*ЧТО СДЕЛАТЬ*.
• 1. Выпишите дословно отрывок из текста о постановках «Трагедии человека», начиная со слов «Энтузиастом нового сценического» и заканчивая словами «бурно развивающейся кинематографии.».
• 2. Кто, согласно тексту о постановках «Трагедии человека», обновил постановку «Трагедии» на большой сцене Национального театра в 1931 году?

*ПРЕДСТАВЛЕННЫЙ ТЕКСТ*.
Энтузиастом нового сценического освоения «Трагедии человека», осуществив в Национальном театре три её постановки и с каждым разом обновляя и сценическое прочтение, и стиль актёрской игры, стараясь сменить декламацию на экспрессивность актёрской речи, стал именно Шандор Хевеши. Характерна в этом плане была уже первая его постановка – 1908 года. В дальнейшем он стремился, в целях усовершенствования представления, использовать новые технические достижения: вращающуюся сцену, а также возможности бурно развивающейся кинематографии.

Особо нужно сказать о той постановке «Трагедии человека», которую Хевеши осуществил в 1926 году в Камерном театре, филиале Национального театра. «Уже сама "камерность" предполагала отказ от помпезности "исторического ревю", от внешней зрелищности и усиление акцента на раскрытие философского содержания, т. е. в данном случае, на противостояние Господа и Люцифера».[122] Тем самым более рельефной, более наглядной становилась суть того глубинного мировоззренческого конфликта, который заложен в драме.

На большой сцене театра спектакли по «Трагедии человека» всё еще представляли собой, пожалуй, скорее костюмированное действо, чем философскую драму. Во всяком случае, до 1931 года, когда новый главный режиссер Национального театра, Арпад Хорват, обновил постановку «Трагедии», усилив ее символическое звучание. Кульминацией спектакля, по замыслу режиссера, стали пражская и парижская сцены, в центре которых стоит Кеплер. В парижской сцене Кеплеру снится, будто он Дантон, точнее, Адаму, который, тоже во сне, перевоплощается в Кеплера, снится, что он – Дантон. Таким образом, «эмоциональным средоточием спектакля становится мысль о революции, о её вызревании и вырождении в бессмысленное кровопролитие, в самоцельный террор – мысль, которая в Венгрии тех лет, пережившей революцию 1919 года, была чрезвычайно актуальной. Недаром сам режиссер определял свою постановку как «диссонансный похоронный марш».[123]

По этой же причине или в связи с другими слабыми сторонами спектакля, он был воспринят неоднозначно. Во всяком случае, те из зрителей, кто имел возможность сравнивать его с предпринятой в том сезоне постановкой «Трагедии» в венском Бургтеатре, чаще всего давали предпочтение венскому варианту. Вот как, например, в своей газете «Сабадшаг» («Свобода») писал о двух спектаклях Эндре Байчи-Жилински, аристократ и прогрессивный общественный деятель,  в будущем – герой антигитлеровского венгерского сопротивления, погибший в 1944 г.: «Рай в венском Бургтеатре – сплошная поэзия; он такой свежий, сказочный, волшебный, так радует глаз, что душа трепещет. Но кому захочется попасть в унылый, пыльный Рай нашего Национального театра? Неужто наше безрадостное венгерское бытиё деградировало до такой степени, что сейчас, спустя семьдесят лет после смерти Мадача, мы можем лишь констатировать: в Национальном театре нет единого подхода, единого стиля "Трагедии человека"».

[Записи, взятые из коллекции]

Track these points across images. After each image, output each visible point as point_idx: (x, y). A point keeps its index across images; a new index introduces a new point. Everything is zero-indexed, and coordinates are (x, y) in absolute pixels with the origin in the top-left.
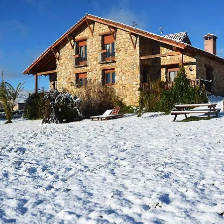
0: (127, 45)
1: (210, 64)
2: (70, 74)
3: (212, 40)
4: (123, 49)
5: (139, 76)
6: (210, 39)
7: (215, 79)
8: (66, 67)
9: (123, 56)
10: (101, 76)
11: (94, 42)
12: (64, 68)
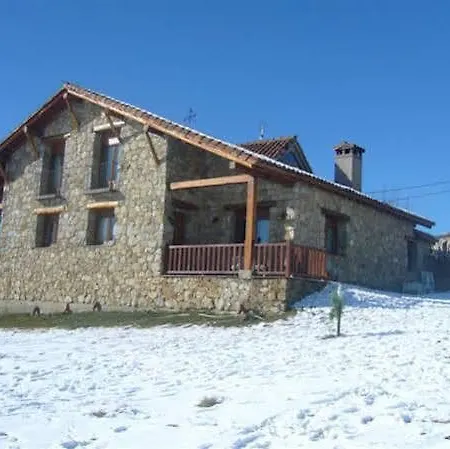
0: (143, 155)
1: (339, 209)
2: (28, 216)
3: (351, 154)
4: (133, 166)
5: (162, 227)
6: (347, 151)
7: (352, 243)
8: (21, 199)
9: (132, 181)
10: (86, 223)
11: (79, 146)
12: (16, 200)
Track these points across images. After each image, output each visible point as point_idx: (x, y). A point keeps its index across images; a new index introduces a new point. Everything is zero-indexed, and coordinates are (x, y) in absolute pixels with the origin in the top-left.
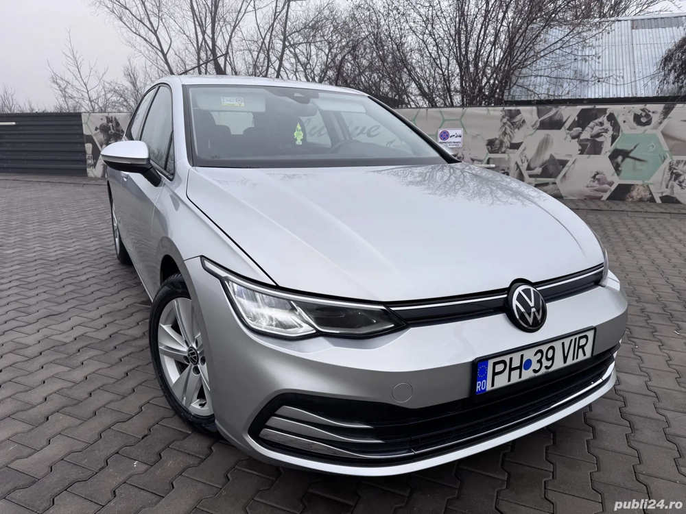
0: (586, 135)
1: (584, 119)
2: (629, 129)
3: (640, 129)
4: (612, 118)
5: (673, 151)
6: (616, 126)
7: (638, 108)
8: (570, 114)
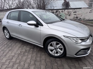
0: (57, 14)
1: (56, 12)
2: (61, 13)
3: (62, 13)
4: (59, 11)
5: (66, 15)
6: (60, 13)
7: (62, 10)
8: (55, 11)
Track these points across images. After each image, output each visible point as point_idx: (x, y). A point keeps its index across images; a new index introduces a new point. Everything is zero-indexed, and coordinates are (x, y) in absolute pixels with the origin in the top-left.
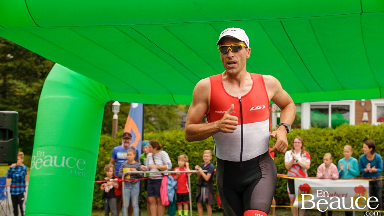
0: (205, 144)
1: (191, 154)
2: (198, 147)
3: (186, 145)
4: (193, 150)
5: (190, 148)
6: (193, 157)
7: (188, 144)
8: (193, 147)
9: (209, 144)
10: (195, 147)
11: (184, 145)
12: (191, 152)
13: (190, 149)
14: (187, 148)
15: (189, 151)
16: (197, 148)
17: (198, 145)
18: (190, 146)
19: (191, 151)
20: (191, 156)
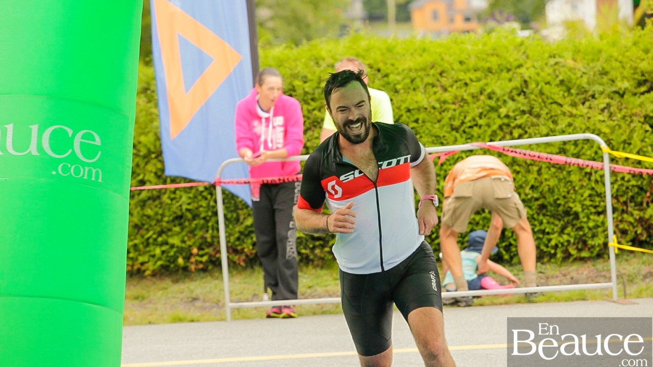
0: (439, 70)
1: (404, 101)
2: (422, 79)
3: (386, 76)
4: (407, 90)
5: (399, 83)
6: (409, 111)
7: (392, 73)
8: (408, 81)
9: (453, 69)
10: (412, 81)
11: (379, 75)
12: (402, 95)
13: (398, 87)
14: (388, 83)
15: (397, 91)
16: (418, 80)
17: (421, 74)
18: (399, 78)
19: (402, 91)
20: (404, 106)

*ОТВЕТЫ ПО НОМЕРАМ*.
• 1.
Энтузиастом нового сценического освоения «Трагедии человека», осуществив в Национальном театре три её постановки и с каждым разом обновляя и сценическое прочтение, и стиль актёрской игры, стараясь сменить декламацию на экспрессивность актёрской речи, стал именно Шандор Хевеши. Характерна в этом плане была уже первая его постановка – 1908 года. В дальнейшем он стремился, в целях усовершенствования представления, использовать новые технические достижения: вращающуюся сцену, а также возможности бурно развивающейся кинематографии.

• 2. Арпад Хорват, новый главный режиссер Национального театра.